### Passage
╭──
High-Rise Los Angeles – The Downtown District
Our guided bus tour through downtown Los Angeles was interesting, but it wasn’t as good as walking down the actual streets of the district. I began my trip at Union Station, then (after an uncomfortable passage through an area cluttered with sleeping or dawdling homeless people) snaked around the Los Angeles Cathedral, City Hall, the Walt Disney Concert Hall, the Public Library and the Bradbury Building on Broadway.
Here’s a thing you don’t expect: Downtown L.A. is clustered around Bunker Hill and the steepness of the streets adds a level of difficulty to downtown walking. This is particularly odd given how the rest of the city seems built on a perfectly two-dimensional plain nestled between the mountains. Suffice to say that you should have good walking shoes before tackling downtown.
Looking downhill: Streets of downtown Los Angeles
The Los Angeles Cathedral is said to be very impressive from the inside, but it’s almost impossible to photograph from the outside: it just looks like a big brick, with only the cross at the top of the building indicating that it’s a place of worship. Conversely, the new Walt Disney Concert Hall is almost too photogenic: its complex shape makes it hard to photograph properly (and would probably drive a CAD/CAM modeler insane)
My brain hurts, and it’s not just the reflected sun:
The Walt Disney Concert Hall.
I had better luck with the City Hall, which remains as iconic now as when it was first built in the late twenties. Another nice aspect of that area is how the fully mature trees provide a nice bit of shade. (As you can expect from a patsy-white boy, I spent my days in southern California almost pathologically running from one shady area to another. I still got sunburned three times, though, and you’ll get to read about all three of them later on.)
Just the facts, ma’am: Los Angeles City Hall.
I liked the streets of the downtown area at one exception: Broadway, which I found far too busy and not entirely friendly. While vagrants, bums and homeless people are unavoidable in Los Angeles, Broadway (like most tourist destinations) seemed even worse that the rest of L.A. I had no specific plans to stroll down Broadway (it was just the most direct route to the Bradbury building), and I made sure that I didn’t spend more time than strictly necessary on it.
As for the Bradbury building itself, I will note that its interior is far more impressive than its drab exterior: Steel railings, wood paneling and a central open space give this old office building a charm that is absent from newer such towers. Sadly, I didn’t dare take any pictures inside given that it’s a work area and that security is tight.
But it wouldn’t be a downtown area without high-rises, and Los Angeles has its share of spectacular landmarks. While everyone is a big fan of the “U.S. Bank Tower” (best known as the “Library Tower”), the rest of the skyline is also quite captivating. I rarely fail to feel awed by a bunch of high towers, but the L.A. skyline has a number of fascinating high points.
Collect them all: Los Angeles high-rises.
It’s also fun to note that even the 1976-vintage Bonaventure Hotel still holds up as an eye-catching, futuristic piece of architecture as it (like me) starts pushing thirty.
Funky future cool: The Bonaventure Hotel
But this love of high-rises is no equal to my undying devotion to public libraries, and the Central Library of the Los Angeles public library system is nothing short of awe-inspiring. Built around an open multi-level concept, the library feels as a Public Library should feel: Cultured, comfortable, well-stocked, friendly and even fun. (I should single out the main-level “Popular Library”, which allows patrons to have quick access to the latest and most popular books in the library’s collection from a special separate section that feels airy and modern. Good idea!)
╰──
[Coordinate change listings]
╭──
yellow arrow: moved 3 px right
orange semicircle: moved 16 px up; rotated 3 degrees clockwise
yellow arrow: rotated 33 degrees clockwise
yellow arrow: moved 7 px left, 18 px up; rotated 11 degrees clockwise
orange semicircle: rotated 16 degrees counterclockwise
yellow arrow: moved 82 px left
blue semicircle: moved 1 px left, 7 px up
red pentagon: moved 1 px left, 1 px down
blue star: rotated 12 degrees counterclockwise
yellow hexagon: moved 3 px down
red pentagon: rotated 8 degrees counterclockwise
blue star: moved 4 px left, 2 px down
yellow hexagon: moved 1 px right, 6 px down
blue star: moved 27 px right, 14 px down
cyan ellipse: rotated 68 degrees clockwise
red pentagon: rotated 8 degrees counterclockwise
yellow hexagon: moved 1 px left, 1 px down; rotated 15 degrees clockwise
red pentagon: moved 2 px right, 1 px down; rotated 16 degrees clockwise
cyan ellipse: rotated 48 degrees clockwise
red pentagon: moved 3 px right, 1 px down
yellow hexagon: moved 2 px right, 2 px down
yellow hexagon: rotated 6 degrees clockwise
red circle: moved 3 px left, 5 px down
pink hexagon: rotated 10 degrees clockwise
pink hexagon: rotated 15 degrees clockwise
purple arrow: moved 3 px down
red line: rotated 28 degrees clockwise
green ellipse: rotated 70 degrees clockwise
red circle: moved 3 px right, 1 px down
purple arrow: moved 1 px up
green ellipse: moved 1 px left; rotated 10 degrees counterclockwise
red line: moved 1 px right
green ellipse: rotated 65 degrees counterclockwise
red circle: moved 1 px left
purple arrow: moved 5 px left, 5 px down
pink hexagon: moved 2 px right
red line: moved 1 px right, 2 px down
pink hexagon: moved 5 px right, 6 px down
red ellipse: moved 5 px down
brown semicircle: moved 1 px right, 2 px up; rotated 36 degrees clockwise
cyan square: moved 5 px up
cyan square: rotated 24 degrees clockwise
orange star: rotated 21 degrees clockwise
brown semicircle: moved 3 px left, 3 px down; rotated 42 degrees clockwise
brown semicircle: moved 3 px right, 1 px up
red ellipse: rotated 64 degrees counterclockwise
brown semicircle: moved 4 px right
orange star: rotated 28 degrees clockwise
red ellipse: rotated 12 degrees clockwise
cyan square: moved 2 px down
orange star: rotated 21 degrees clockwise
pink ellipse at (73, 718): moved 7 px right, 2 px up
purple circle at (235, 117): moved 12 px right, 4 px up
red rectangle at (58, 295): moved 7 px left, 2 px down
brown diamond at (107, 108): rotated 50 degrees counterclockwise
╰──
### Assigned task 1
According to the downtown Los Angeles text, when was City Hall first built?
### Assigned task 2
Repeat the downtown Los Angeles text from "High-Rise Los Angeles" to "Building on Broadway.".

### Expected output 1
In the late twenties.

### Expected output 2
High-Rise Los Angeles – The Downtown District
Our guided bus tour through downtown Los Angeles was interesting, but it wasn’t as good as walking down the actual streets of the district. I began my trip at Union Station, then (after an uncomfortable passage through an area cluttered with sleeping or dawdling homeless people) snaked around the Los Angeles Cathedral, City Hall, the Walt Disney Concert Hall, the Public Library and the Bradbury Building on Broadway.